Il segreto per fare la focaccia

Per ottenere un’ottima focaccia, o una pizza che lieviti molto in cottura, l’impasto base deve avere una caratteristica precisa.

A tal proposito ho sperimentato molto, e mi sono documentato molto, eppure sembra che, in un modo o nell’altro, nessuno indichi l’elemento principale per ottenere un impasto che dopo la cottura sia lievitato almeno del doppio, sia soffice ma non spugnoso, si conservi per alcuni giorni mantenendo quasi inalterate le sue caratteristiche di fragranza e gusto.

Nella maggior parte dei casi vengono più o meno indicate le dosi, spiegata la lavorazione e la fase di lievitazione, e alla fine viene mostrata una foto di una bella e spessa focaccia o pizza. Si segue passo passo la spiegazione e non si ottiene lo stesso risultato, la focaccia resta sottile e secca, o quando va bene discretamente lievitata.

Vengo subito a dire ciò che io ho imparato, sperimentando, sbagliando, riprovando, e grazie anche alle indicazioni di Maestro Bonci del Pizzarium di Roma: per fare una focaccia spessa occorre che l’impasto abbia un contenuto d’acqua che sia, in rapporto alla farina, di circa l’80% (anche poco meno in realtà, ciò dipende dalla caratteristica della farina che abbiamo a disposizione; ogni farina può assorbire acqua solo per una determinata percentuale). Esempio: farina 0 (zero) gr 400, acqua gr 320-300. E poi un cucchiaio di olio di oliva, lievito in bustina 7 g (una bustina – in cubetto dovrebbero essere 20-25 gr un cubetto praticamente), 2 cucchiaini di zucchero, sale. Il segreto è questo: l’impasto deve essere molto morbido, quasi difficile da lavorare, non liscio e sodo come normalmente viene indicato per fare pizza o pane o persino la focaccia, ma elastico e bagnato (quasi una mozzarella in fase di lavorazione per capirci), da lavorarsi con cura, anche brevemente, non necessita dei 15-20 minuti di lavorazione che in genere dobbiamo fare per l’impasto della pizza.

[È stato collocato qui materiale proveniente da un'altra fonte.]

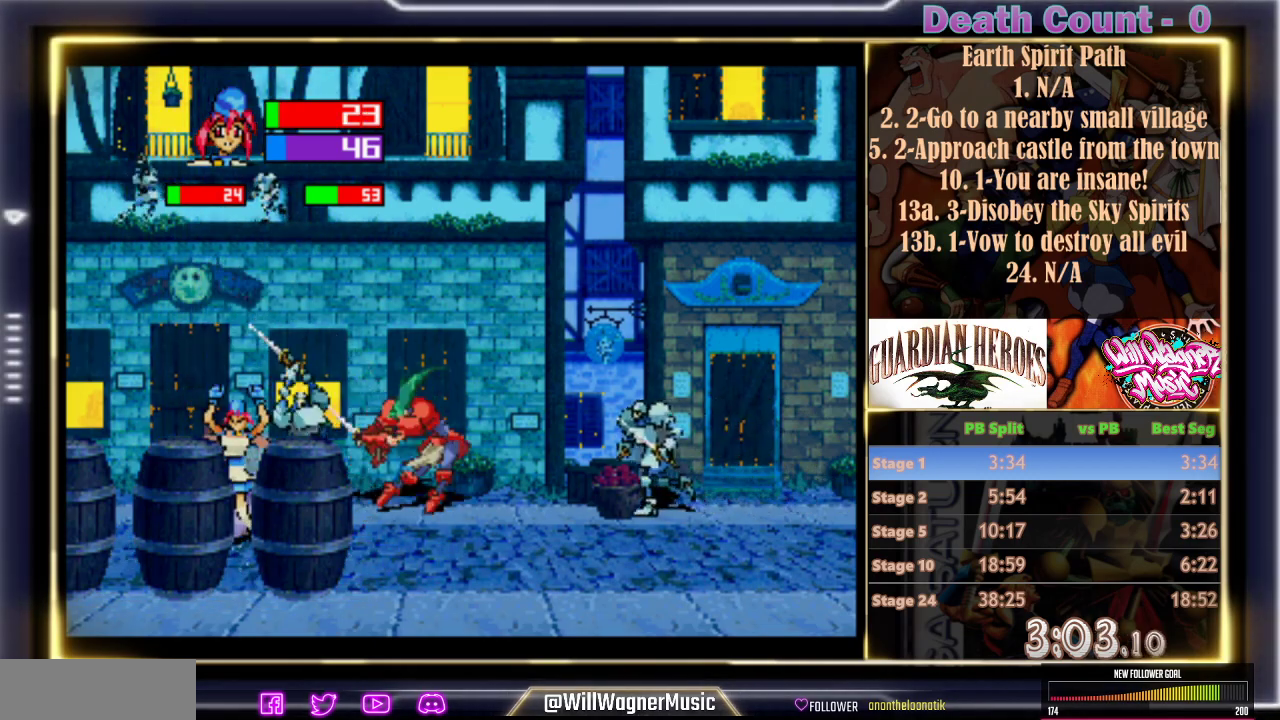
{"dt_ms": 500, "buttons": [], "events": [[33, "C", "up"]]}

Ancora: la fase più delicata, specie in certi periodi dell’anno (la primavera su tutti), è la lievitazione, ed ecco che ancora un consiglio di Maestro Bonci ci viene in aiuto: la lievitazione deve essere fatta in ambiente stabile, dove non ci siano sbalzi di temperatura e la giusta e costante umidità. Esistono molti modi (che ho avuto modo di sperimentare) per far lievitare un impasto, ma il più sicuro, quello che non tradisce mai è il frigorifero. Sembra quasi assurdo, dato che i saccaromiceti si attivano a temperature tra i 20-25° C, invece il frigorifero, il ripiano più basso, funziona benissimo. Il tempo di lievitazione si dilata. In genere rispetto agli altri metodi raddoppia. Va dalle 6 ore, alle 12 ore, alle 24. Ma è stabile e sicuro. Si pensi solo al fatto che con metodi tradizionali di lievitazione bisogna fare attenzione, non solo a non far lievitare poco l’impasto, ma anche a non farlo lievitare troppo, innescando un processo contrario che non dà buoni risultati in cottura. In frigo questo inconveniente è molto attenuato.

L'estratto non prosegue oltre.